Gérald Papy

Le jeu avec le feu de Bolsonaro et Trump

Gérald Papy Rédacteur en chef adjoint

L’élection de Jair Bolsonaro à la présidence du Brésil s’inscrit dans la vague montante du populisme qui frappe le monde occidental, de la Hongrie aux Etats-Unis en passant par l’Italie.

Elle est d’autant moins surprenante que la droite traditionnelle s’est effondrée après l’intérim présidentiel de Michel Temer consécutif à la destitution de Dilma Rousseff et que la fin des treize années au pouvoir du Parti des travailleurs (PT) a été minée par les scandales de corruption.

Le leader de l’extrême droite brésilienne a donc bénéficié, comme Matteo Salvini en Italie, d’un rejet quasi viscéral des partis traditionnels et, à l’instar de Donald Trump aux Etats-Unis, d’un vote antisystème et antiestablishment qu’illustra le slogan  » plus de Brésil, moins de Brasilia « . Un paradoxe cruel enseigne que ce sont les membres des  » petites classes moyennes  » sortis de la pauvreté par la politique sociale du président Lula (PT) aux côtés de 36 millions de Brésiliens qui, fragilisés les premiers par la récession économique, ont soutenu en masse l’adversaire du candidat du Parti des travailleurs. Vote fantasmé comme anticommuniste dans un pays où le communisme n’existe pas, l’avènement de Jair Bolsonaro reflète aussi le virage à droite (Argentine, Chili, Colombie, Pérou…) d’un continent longtemps perçu comme un laboratoire de la gauche auquel le fiasco du régime vénézuélien a amplement nui. Les dirigeants du Parti des travailleurs ont eu le grand tort de ne pas s’en distancier.

Bolsonaro partage avec Trump le recours aux propos haineux et le soutien embarrassant des évangéliques.

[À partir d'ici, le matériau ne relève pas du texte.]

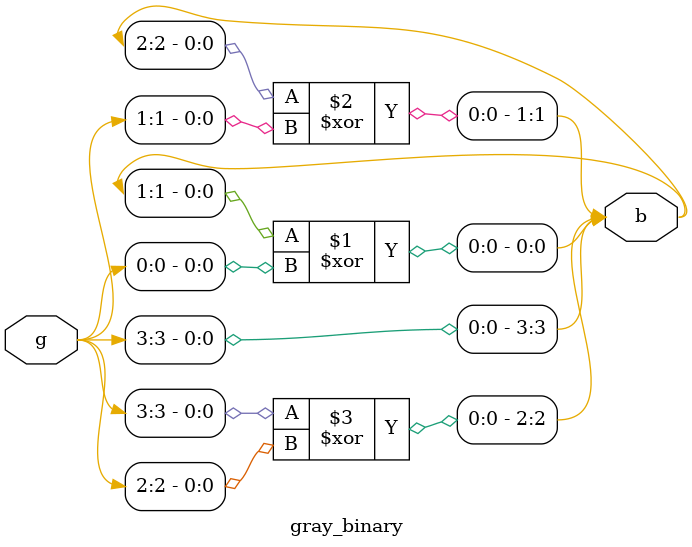
<source format=v>
module gray_binary (b,g);

  input [3:0]g;
  output [3:0]b;

 xor (b[0], b[1], g[0]);
 xor (b[1], b[2], g[1]);
 xor (b[2], b[3], g[2]); 
 buf (b[3], g[3]);

//  b[0]=b[1]^g[0];   
//  b[1]=b[2]^g[1];
//  b[2]=b[3]^g[2];
//  b[3]=g[3];


endmodule
</source>
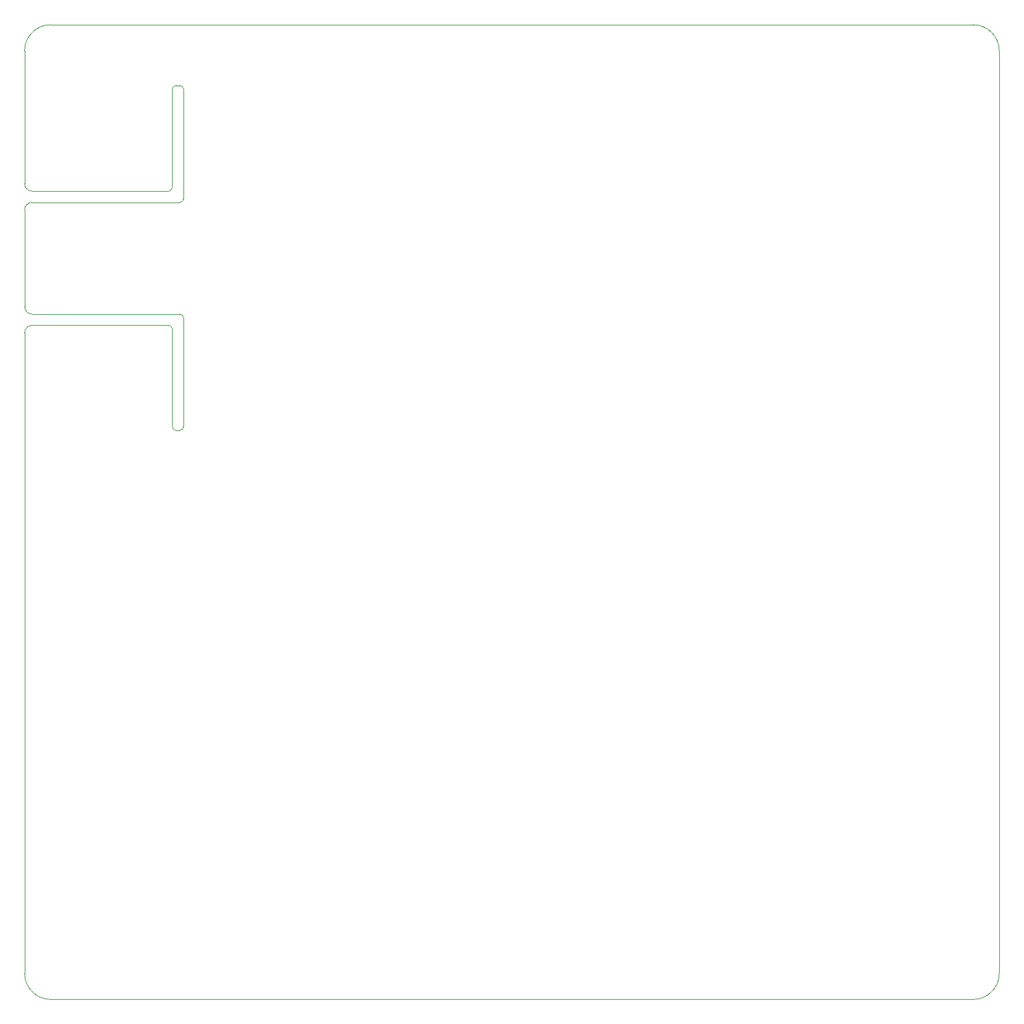
<source format=gbr>
%TF.GenerationSoftware,KiCad,Pcbnew,5.1.10*%
%TF.CreationDate,2021-12-19T17:16:21-05:00*%
%TF.ProjectId,func_amp,66756e63-5f61-46d7-902e-6b696361645f,rev?*%
%TF.SameCoordinates,PX2ebae40PY16e3600*%
%TF.FileFunction,Profile,NP*%
%FSLAX46Y46*%
G04 Gerber Fmt 4.6, Leading zero omitted, Abs format (unit mm)*
G04 Created by KiCad (PCBNEW 5.1.10) date 2021-12-19 17:16:21*
%MOMM*%
%LPD*%
G01*
G04 APERTURE LIST*
%TA.AperFunction,Profile*%
%ADD10C,0.050000*%
%TD*%
G04 APERTURE END LIST*
D10*
X21200000Y-9100000D02*
X21700000Y-9100000D01*
X21700000Y-9100000D02*
G75*
G02*
X22200000Y-9600000I0J-500000D01*
G01*
X20700000Y-9600000D02*
G75*
G02*
X21200000Y-9100000I500000J0D01*
G01*
X22200000Y-24200000D02*
G75*
G02*
X21700000Y-24700000I-500000J0D01*
G01*
X20700000Y-22700000D02*
G75*
G02*
X20200000Y-23200000I-500000J0D01*
G01*
X2000000Y-23200000D02*
G75*
G02*
X1000000Y-22200000I0J1000000D01*
G01*
X1000000Y-25700000D02*
G75*
G02*
X2000000Y-24700000I1000000J0D01*
G01*
X2000000Y-39600000D02*
G75*
G02*
X1000000Y-38600000I0J1000000D01*
G01*
X21200000Y-55100000D02*
X21700000Y-55100000D01*
X22200000Y-54600000D02*
G75*
G02*
X21700000Y-55100000I-500000J0D01*
G01*
X21200000Y-55100000D02*
G75*
G02*
X20700000Y-54600000I0J500000D01*
G01*
X21700000Y-39600000D02*
G75*
G02*
X22200000Y-40100000I0J-500000D01*
G01*
X20200000Y-41100000D02*
G75*
G02*
X20700000Y-41600000I0J-500000D01*
G01*
X1000000Y-42100000D02*
G75*
G02*
X2000000Y-41100000I1000000J0D01*
G01*
X1000000Y-4500000D02*
X1000000Y-22200000D01*
X22200000Y-9600000D02*
X22200000Y-24200000D01*
X20700000Y-22700000D02*
X20700000Y-9600000D01*
X1000000Y-38600000D02*
X1000000Y-25700000D01*
X22200000Y-54600000D02*
X22200000Y-40100000D01*
X20700000Y-41600000D02*
X20700000Y-54600000D01*
X21700000Y-39600000D02*
X2000000Y-39600000D01*
X2000000Y-41100000D02*
X20200000Y-41100000D01*
X21700000Y-24700000D02*
X2000000Y-24700000D01*
X2000000Y-23200000D02*
X20200000Y-23200000D01*
X127500000Y-1000000D02*
G75*
G02*
X131000000Y-4500000I0J-3500000D01*
G01*
X131000000Y-127500000D02*
G75*
G02*
X127500000Y-131000000I-3500000J0D01*
G01*
X4500000Y-131000000D02*
G75*
G02*
X1000000Y-127500000I0J3500000D01*
G01*
X1000000Y-4500000D02*
G75*
G02*
X4500000Y-1000000I3500000J0D01*
G01*
X1000000Y-127500000D02*
X1000000Y-42100000D01*
X127500000Y-131000000D02*
X4500000Y-131000000D01*
X131000000Y-4500000D02*
X131000000Y-127500000D01*
X4500000Y-1000000D02*
X127500000Y-1000000D01*
M02*

</source>
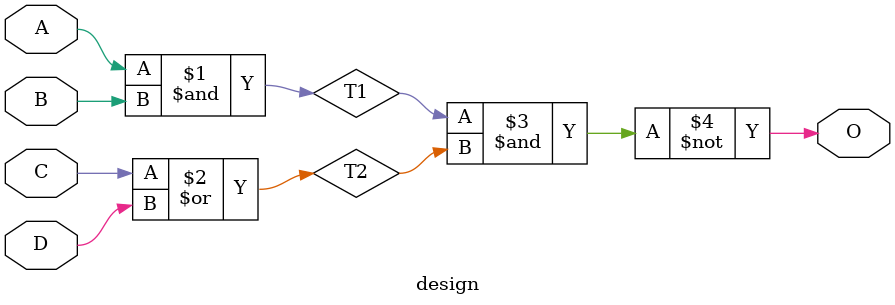
<source format=v>
module design(A, B, C, D, O);
    input A, B, C, D;
    output O;
    wire T1, T2;
    and a(T1, A, B);
    or o(T2, C, D);
    nand n(O, T1, T2);
endmodule

</source>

Extension du droit au port d’armes, exploitation de la forêt amazonienne, réductions budgétaires avec notamment pour cible les retraites, privatisations effrénées… : ce qui tient lieu de programme à Jair Bolsonaro inquiète. Mais on ne pourra le juger que sur ses actes, soumis à la recherche délicate d’une majorité parlementaire. Deux tropismes qu’il partage avec Donald Trump suscitent en revanche d’ores et déjà l’atterrement. D’une part, le président brésilien élu a inscrit sa conquête du pouvoir dans les pas des plus conservateurs des prédicateurs évangéliques dont les Eglises représentent 30 % des fidèles brésiliens. Quoi qu’opportuniste là où un Neymar prie Dieu de soutenir Bolsonaro pour aider le Brésil, pareil engagement laisse néanmoins augurer le retour à un ordre moral liberticide.

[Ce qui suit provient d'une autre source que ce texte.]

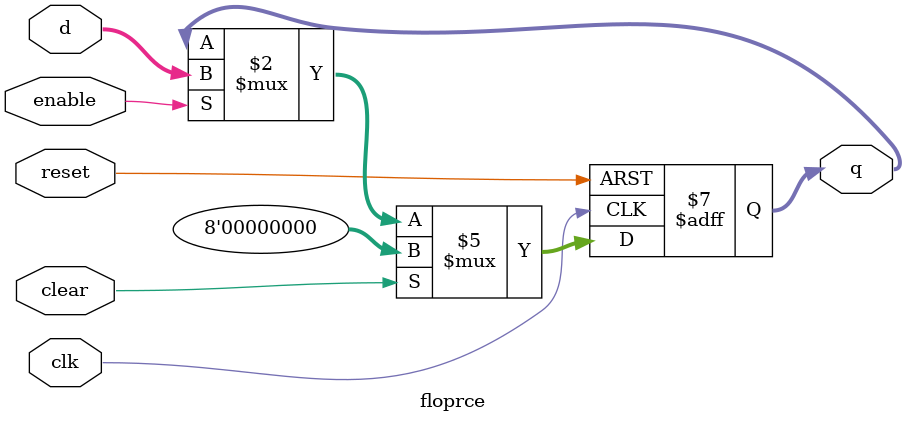
<source format=sv>
module floprce #(parameter WIDTH = 8)
					(input logic clk, reset, clear, enable,
					 input logic  [WIDTH - 1 : 0] d,
					 output logic [WIDTH - 1 : 0] q);

	//Asynchronous reset, synchronous clear / enable.
	always_ff @(posedge clk, posedge reset)
		if (reset) q <= 0;
		else if (clear) q <= 0;
		else if (enable) q <= d;

endmodule

</source>
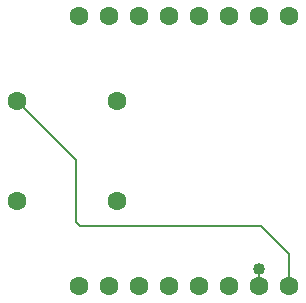
<source format=gbr>
G04 DipTrace 3.2.0.1*
G04 Bottom.gbr*
%MOIN*%
G04 #@! TF.FileFunction,Copper,L2,Bot*
G04 #@! TF.Part,Single*
G04 #@! TA.AperFunction,Conductor*
%ADD13C,0.006299*%
G04 #@! TA.AperFunction,ComponentPad*
%ADD15C,0.062992*%
G04 #@! TA.AperFunction,ViaPad*
%ADD22C,0.04*%
%FSLAX26Y26*%
G04*
G70*
G90*
G75*
G01*
G04 Bottom*
%LPD*%
X1276123Y447638D2*
D13*
Y505433D1*
X1276122D1*
X1376123Y447638D2*
Y553887D1*
X1281383Y648627D1*
X678093D1*
X665493Y661227D1*
Y867958D1*
X467081Y1066370D1*
D22*
X1276122Y505433D3*
D15*
X801147Y1066370D3*
Y732304D3*
X467081D3*
Y1066370D3*
X676123Y447638D3*
X776123D3*
X876123D3*
X976123D3*
X1076123D3*
X1176123D3*
X1276123D3*
X1376123D3*
Y1347638D3*
X1276123D3*
X1176123D3*
X1076123D3*
X976123D3*
X876123D3*
X776123D3*
X676123D3*
M02*

</source>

D’autre part, le leader d’extrême droite a volontiers usé à l’égard des militants du PT – exposés à la prison ou à l’exil quand ils n’étaient pas voués à être fusillés – et envers les homosexuels, les femmes et les Noirs de propos à faire pâlir les plus excités des partisans du président américain. Il est difficile d’objectiver la relation de cause à effet entre les discours discriminants et haineux d’un dirigeant politique, suivi aujourd’hui par des milliers d’adeptes sur les réseaux sociaux, et les passages à l’acte criminel de citoyens ordinaires. L’exemple récent du ciblage de personnalités démocrates américaines au moyen de colis piégés par un fervent zélateur de Donald Trump et la répétition d’actes racistes depuis l’avènement de celui-ci inclinent à redouter la recrudescence de violences  » politiques  » au Brésil. Et ce délitement des valeurs devrait faire réfléchir les derniers partisans de la démocratie à l’occidentale sur les conséquences désastreuses de la corruption et de la mauvaise gouvernance.